Stored items:
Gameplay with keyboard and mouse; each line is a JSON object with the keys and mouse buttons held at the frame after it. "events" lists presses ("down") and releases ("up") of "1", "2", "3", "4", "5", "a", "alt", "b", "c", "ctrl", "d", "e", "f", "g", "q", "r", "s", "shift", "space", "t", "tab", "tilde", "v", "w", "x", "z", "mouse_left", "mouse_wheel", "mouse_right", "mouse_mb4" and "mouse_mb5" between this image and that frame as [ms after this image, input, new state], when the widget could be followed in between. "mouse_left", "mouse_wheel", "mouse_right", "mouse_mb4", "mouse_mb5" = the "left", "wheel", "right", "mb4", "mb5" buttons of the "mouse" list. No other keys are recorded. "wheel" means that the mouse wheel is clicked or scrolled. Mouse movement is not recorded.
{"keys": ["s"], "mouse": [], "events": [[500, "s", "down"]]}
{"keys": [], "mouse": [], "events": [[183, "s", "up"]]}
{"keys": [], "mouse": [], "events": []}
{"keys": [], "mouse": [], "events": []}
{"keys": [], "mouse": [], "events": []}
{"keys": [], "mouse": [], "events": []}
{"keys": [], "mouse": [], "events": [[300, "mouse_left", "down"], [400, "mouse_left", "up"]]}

▶ _Action item_:
The expected response reproduces all of the data precisely.

▶ _Answer to this problem_:
Gameplay with keyboard and mouse; each line is a JSON object with the keys and mouse buttons held at the frame after it. "events" lists presses ("down") and releases ("up") of "1", "2", "3", "4", "5", "a", "alt", "b", "c", "ctrl", "d", "e", "f", "g", "q", "r", "s", "shift", "space", "t", "tab", "tilde", "v", "w", "x", "z", "mouse_left", "mouse_wheel", "mouse_right", "mouse_mb4" and "mouse_mb5" between this image and that frame as [ms after this image, input, new state], when the widget could be followed in between. "mouse_left", "mouse_wheel", "mouse_right", "mouse_mb4", "mouse_mb5" = the "left", "wheel", "right", "mb4", "mb5" buttons of the "mouse" list. No other keys are recorded. "wheel" means that the mouse wheel is clicked or scrolled. Mouse movement is not recorded.
{"keys": ["s"], "mouse": [], "events": [[500, "s", "down"]]}
{"keys": [], "mouse": [], "events": [[183, "s", "up"]]}
{"keys": [], "mouse": [], "events": []}
{"keys": [], "mouse": [], "events": []}
{"keys": [], "mouse": [], "events": []}
{"keys": [], "mouse": [], "events": []}
{"keys": [], "mouse": [], "events": [[300, "mouse_left", "down"], [400, "mouse_left", "up"]]}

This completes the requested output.